Heating up the Central Mass art scene

Worcester Center for Crafts opens the New Street Glass Works Facility

GlassWorks is equipped with a glass furnace that keeps 400 pounds of clear glass melted and ready for instant red-hot use. Three “glory holes” are cranked up as needed for glassblowers making use of the hot shop. There’s also a cold shop, a mold shop, a flat shop, six rental studios and a flame working studio. Run by the Worcester Center for Crafts [WCC], the nation’s oldest craft school, GlassWorks came about after a few fits and starts. The organization had talked about opening a glass shop for years, optimistically offering a small bead working class However, the needed space for a full facility just wasn’t available.

Then, everything fell into place and this major glass facility, the only one in Central Massachusetts, burst on the scene. The WCC even managed to lure internationally known glass artist Alex Gabriel Bernstein from his comfortable position at the Cleveland Institute of Art to spearhead the development of this rapidly expanding facility.

While Bernstein’s own work consists primarily of polished and shaped cast abstract glass sculpture, he is adept at all facets of glasswork and lends his expertise to the nearly 100 students already enrolled at GlassWorks. Ably assisted by studio manager Jay Riviello, an accomplished glassblower in his own right, Bernstein keeps the studios humming — installing new equipment as it arrives, tinkering with previously-owned machinery to get the best performance from itand developing new projects for himself and for the studio.

With nearly 50 students taking classes in the large, airy flameworking studio, teacher/artist Liliana Glenn has her hands full overseeing their progress as the students melt and fuse colorful glass rods to form imaginative beads. There are also classes in hollow working, in which tubes of glass are heated and manipulated to form goblets and other small vessels. Anything bigger or more complex is developed at any of the three glassblowing stations. Stained glass classes are carried on in the separate cold and flat shops.

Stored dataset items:
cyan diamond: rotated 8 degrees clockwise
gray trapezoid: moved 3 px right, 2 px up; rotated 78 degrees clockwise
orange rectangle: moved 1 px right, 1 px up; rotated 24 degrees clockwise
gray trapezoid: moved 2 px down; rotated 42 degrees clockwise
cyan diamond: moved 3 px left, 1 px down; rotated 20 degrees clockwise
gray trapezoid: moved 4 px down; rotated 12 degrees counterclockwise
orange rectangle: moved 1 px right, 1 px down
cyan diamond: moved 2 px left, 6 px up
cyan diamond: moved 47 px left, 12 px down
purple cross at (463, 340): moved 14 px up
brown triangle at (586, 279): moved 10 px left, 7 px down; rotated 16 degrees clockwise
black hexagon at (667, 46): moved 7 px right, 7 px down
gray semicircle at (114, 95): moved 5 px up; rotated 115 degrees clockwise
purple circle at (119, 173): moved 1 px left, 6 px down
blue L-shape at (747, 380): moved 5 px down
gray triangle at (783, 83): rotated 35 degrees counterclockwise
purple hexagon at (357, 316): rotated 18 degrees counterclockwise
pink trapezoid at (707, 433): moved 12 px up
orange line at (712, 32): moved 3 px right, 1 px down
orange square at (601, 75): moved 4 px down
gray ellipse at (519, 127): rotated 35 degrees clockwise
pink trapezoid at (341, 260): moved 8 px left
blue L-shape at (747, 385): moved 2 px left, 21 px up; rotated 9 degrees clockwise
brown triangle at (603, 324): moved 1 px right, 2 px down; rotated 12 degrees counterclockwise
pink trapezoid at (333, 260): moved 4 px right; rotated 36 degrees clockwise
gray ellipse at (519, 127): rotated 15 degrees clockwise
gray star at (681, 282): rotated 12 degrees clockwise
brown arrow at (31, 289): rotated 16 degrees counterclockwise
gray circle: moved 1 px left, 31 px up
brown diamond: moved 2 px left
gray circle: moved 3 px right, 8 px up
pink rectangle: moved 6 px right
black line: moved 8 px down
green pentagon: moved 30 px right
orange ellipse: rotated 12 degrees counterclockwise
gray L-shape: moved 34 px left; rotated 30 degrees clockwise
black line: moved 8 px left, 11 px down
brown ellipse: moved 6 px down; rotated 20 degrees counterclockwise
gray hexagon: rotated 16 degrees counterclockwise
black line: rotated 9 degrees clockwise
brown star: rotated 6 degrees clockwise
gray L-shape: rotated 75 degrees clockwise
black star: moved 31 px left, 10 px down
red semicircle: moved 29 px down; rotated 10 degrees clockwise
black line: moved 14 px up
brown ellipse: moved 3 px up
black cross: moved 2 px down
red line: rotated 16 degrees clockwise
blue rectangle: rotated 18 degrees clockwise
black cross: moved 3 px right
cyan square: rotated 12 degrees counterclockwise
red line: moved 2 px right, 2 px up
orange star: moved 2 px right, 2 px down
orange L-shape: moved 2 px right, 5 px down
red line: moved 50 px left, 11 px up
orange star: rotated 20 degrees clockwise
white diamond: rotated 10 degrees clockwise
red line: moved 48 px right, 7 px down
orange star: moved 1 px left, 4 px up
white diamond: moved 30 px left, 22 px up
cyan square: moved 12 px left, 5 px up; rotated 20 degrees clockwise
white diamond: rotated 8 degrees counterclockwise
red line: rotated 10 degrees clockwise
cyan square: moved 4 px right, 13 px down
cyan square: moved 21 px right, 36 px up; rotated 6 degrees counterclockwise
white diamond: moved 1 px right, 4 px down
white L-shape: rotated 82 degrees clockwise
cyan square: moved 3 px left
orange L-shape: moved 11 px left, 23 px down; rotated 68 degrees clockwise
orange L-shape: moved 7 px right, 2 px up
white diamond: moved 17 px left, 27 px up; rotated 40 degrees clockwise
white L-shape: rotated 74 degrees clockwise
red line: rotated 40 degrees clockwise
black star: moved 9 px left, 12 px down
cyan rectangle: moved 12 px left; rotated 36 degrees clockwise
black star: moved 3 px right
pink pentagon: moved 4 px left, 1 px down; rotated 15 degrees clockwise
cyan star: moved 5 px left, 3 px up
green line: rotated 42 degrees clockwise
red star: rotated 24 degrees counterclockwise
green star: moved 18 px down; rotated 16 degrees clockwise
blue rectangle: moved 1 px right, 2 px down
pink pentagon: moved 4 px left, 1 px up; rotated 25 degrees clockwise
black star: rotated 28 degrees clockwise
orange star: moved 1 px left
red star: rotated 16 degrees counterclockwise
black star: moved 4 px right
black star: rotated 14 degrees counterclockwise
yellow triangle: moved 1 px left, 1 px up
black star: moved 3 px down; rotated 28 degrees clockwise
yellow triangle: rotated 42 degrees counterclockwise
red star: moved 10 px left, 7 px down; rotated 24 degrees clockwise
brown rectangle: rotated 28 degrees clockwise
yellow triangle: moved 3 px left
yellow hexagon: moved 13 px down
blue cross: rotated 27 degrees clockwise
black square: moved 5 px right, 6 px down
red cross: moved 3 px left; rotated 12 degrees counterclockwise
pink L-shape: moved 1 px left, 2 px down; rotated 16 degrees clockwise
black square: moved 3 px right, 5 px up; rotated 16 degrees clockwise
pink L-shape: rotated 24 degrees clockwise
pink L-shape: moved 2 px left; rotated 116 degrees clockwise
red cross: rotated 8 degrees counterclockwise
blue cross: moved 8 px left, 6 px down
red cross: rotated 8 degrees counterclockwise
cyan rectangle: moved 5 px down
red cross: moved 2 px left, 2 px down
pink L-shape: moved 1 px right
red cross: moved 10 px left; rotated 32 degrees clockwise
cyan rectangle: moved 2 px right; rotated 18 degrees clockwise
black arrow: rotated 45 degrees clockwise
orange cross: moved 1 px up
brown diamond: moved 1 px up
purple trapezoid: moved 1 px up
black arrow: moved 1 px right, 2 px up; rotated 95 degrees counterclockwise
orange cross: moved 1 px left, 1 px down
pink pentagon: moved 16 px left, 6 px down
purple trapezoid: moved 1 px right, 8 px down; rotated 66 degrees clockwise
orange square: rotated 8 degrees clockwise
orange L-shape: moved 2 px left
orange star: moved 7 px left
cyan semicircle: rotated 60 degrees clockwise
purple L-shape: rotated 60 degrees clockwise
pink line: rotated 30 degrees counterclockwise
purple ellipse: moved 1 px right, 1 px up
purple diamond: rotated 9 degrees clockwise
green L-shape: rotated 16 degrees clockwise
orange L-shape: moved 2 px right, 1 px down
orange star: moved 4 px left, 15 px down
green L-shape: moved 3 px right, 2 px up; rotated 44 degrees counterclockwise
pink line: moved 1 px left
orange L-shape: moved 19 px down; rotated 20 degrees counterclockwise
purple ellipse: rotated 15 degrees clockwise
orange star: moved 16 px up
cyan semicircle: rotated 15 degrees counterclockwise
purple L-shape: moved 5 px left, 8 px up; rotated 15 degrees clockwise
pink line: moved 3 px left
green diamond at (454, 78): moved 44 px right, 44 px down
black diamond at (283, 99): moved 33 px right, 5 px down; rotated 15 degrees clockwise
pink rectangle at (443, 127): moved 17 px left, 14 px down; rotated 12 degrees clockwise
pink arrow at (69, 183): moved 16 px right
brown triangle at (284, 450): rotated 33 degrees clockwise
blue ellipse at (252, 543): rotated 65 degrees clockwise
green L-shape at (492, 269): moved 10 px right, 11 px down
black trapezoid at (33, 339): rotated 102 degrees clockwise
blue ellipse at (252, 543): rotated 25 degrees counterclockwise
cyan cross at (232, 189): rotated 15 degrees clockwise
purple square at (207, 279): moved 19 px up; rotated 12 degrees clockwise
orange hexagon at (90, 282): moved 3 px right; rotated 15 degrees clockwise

Questions to answer:
A - Rewrite the stretch of the glass facility article from "Heating up the" through "just wasn’t available.", changing "furnace" to "kiln".
B - In the glass facility article, who is the studio manager who assists Bernstein?
The material comes from a separate source.

Answers by item:
A -
Heating up the Central Mass art scene

Worcester Center for Crafts opens the New Street Glass Works Facility

GlassWorks is equipped with a glass kiln that keeps 400 pounds of clear glass melted and ready for instant red-hot use. Three “glory holes” are cranked up as needed for glassblowers making use of the hot shop. There’s also a cold shop, a mold shop, a flat shop, six rental studios and a flame working studio. Run by the Worcester Center for Crafts [WCC], the nation’s oldest craft school, GlassWorks came about after a few fits and starts. The organization had talked about opening a glass shop for years, optimistically offering a small bead working class However, the needed space for a full facility just wasn’t available.

B - Jay Riviello